Richard Pitino has built a resume as one of the nation's up-and-coming young coaches at Florida International University, and bears a last name that draws immediate respect in all corners of college basketball.
That combination was too good for Minnesota to pass up.
Two people with knowledge of the discussions told The Associated Press that Pitino was in negotiations with Minnesota officials on Wednesday, and one said a verbal agreement from him to take over the Gophers was reached in the afternoon. The people spoke on condition of anonymity because the deal has not been announced.
In his lone season at FIU, the son of Louisville coach Rick Pitino led the Panthers to an 18-14 record, the school's first winning season in 13 years. He will turn 31 in September, fitting the profile of a rising star that Minnesota athletic director Norwood Teague has preferred to hire in the past.
Smith, who was fired last week after six seasons at Minnesota, was hired at Texas Tech on Monday.
Finding a replacement for Smith, who brought the Golden Gophers to three NCAA tournaments and delivered the program's first tourney victory since 1997 with a win over UCLA this year, has been a somewhat laborious task.
Many expected Teague and associate athletic director Mike Ellis — two men considered to have strong contacts in the college basketball coaching world — to go for a big name to bring a different energy into a program they felt had hit a wall.
But Shaka Smart, who was hired by Teague at VCU, and Iowa State's Fred Hoiberg parlayed interest from Minnesota into lucrative long-term deals to remain at their schools. Alumni and former NBA coach Flip Saunders turned down an offer last weekend, and the Gophers reportedly swung and missed at several other candidates as well, including Butler's Brad Stevens.
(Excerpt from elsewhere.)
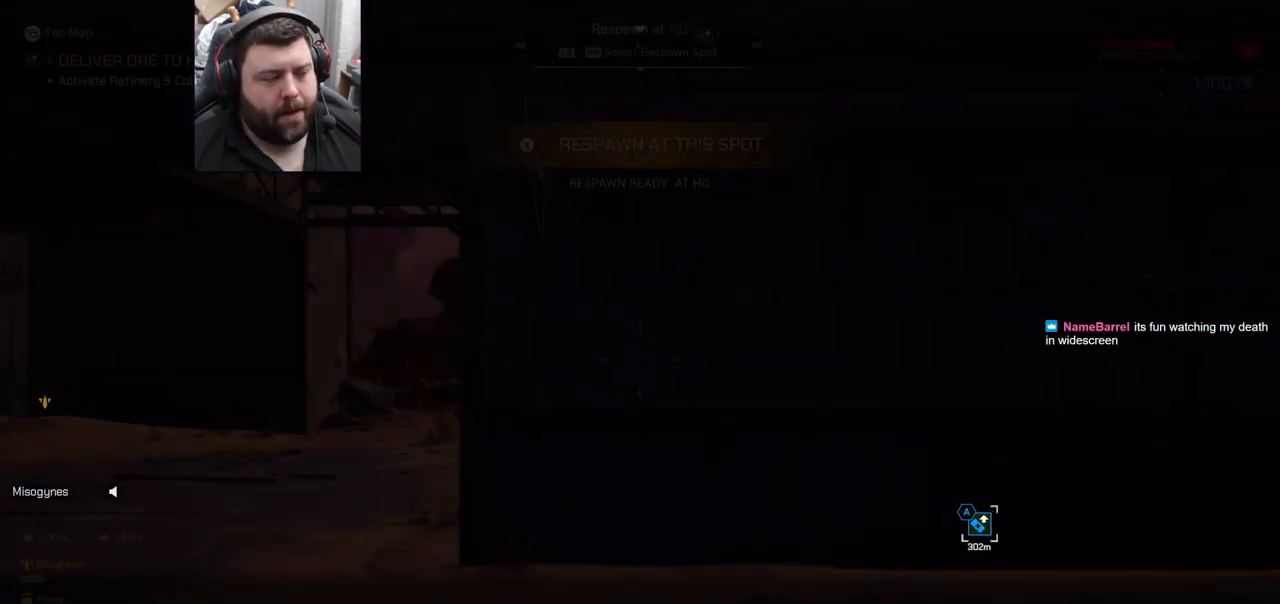
{"buttons": [], "left_stick": "center", "right_stick": "center", "events": []}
In the end, Pitino's pedigree and connections to another top coach in Florida's Billy Donovan may have sealed the deal. Teague hired Smart off Donovan's staff, and the charismatic young coach took VCU to the Final Four. Before Smart, Teague worked with Anthony Grant, another former assistant of Donovan's.
In addition to working with his father at Louisville, Richard Pitino served briefly on Donovan's staff with the Gators.
"The great thing about Billy and my dad, they're always willing to give me advice," Pitino told The Associated Press in February. "They understand where I'm at. I call Billy every single day, almost like I call my dad, and I'm so appreciative that they give the time to try to teach me. It's so exciting. For me, I can't try to be Billy Donovan, I can't try to be Rick Pitino. I've got to be my own man and play my own style, and it's been fun trying to figure it out."
He also knows a little something about replacing a big-name coach.
Pitino was hired last year to take over the Panthers, who never got going under NBA Hall of Famer Isiah Thomas. He inherited a program that was short on talent and long on academic problems, but was credited with helping instill a renewed focus to performance in the classroom during his short run with the Panthers. They went 11-9 in the Sun Belt Conference, the most wins since joining the league in 1998-99.
Smith is greatly respected for his work at Tulsa, Georgia and, most notably, Kentucky, where he won a national championship in 1998, his first season after replacing Rick Pitino. He restored Minnesota to respectability, but was fired having never finished with a winning record in the Big Ten.
Just like he did at Florida International, Pitino will have plenty of work to do at Minnesota. The Gophers are losing seniors Trevor Mbakwe and Rodney Williams from an already thin frontcourt and the length of the search has already resulted in one of the top recruits from next year's class pulling out of his commitment. Alvin Ellis, a guard from Chicago, asked for release from his letter of intent Wednesday morning. He could still sign with Minnesota.
The bigger priority will be playing catch-up with three of highly sought after high school juniors who all play in Minnesota. Apple Valley point guard Tyus Jones is considered one of the top five players in his class and has drawn interest from Michigan State, Duke and Kentucky. DeLaSalle's Reid Travis and Robbinsdale Cooper's Rashad Vaughn are also drawing interest.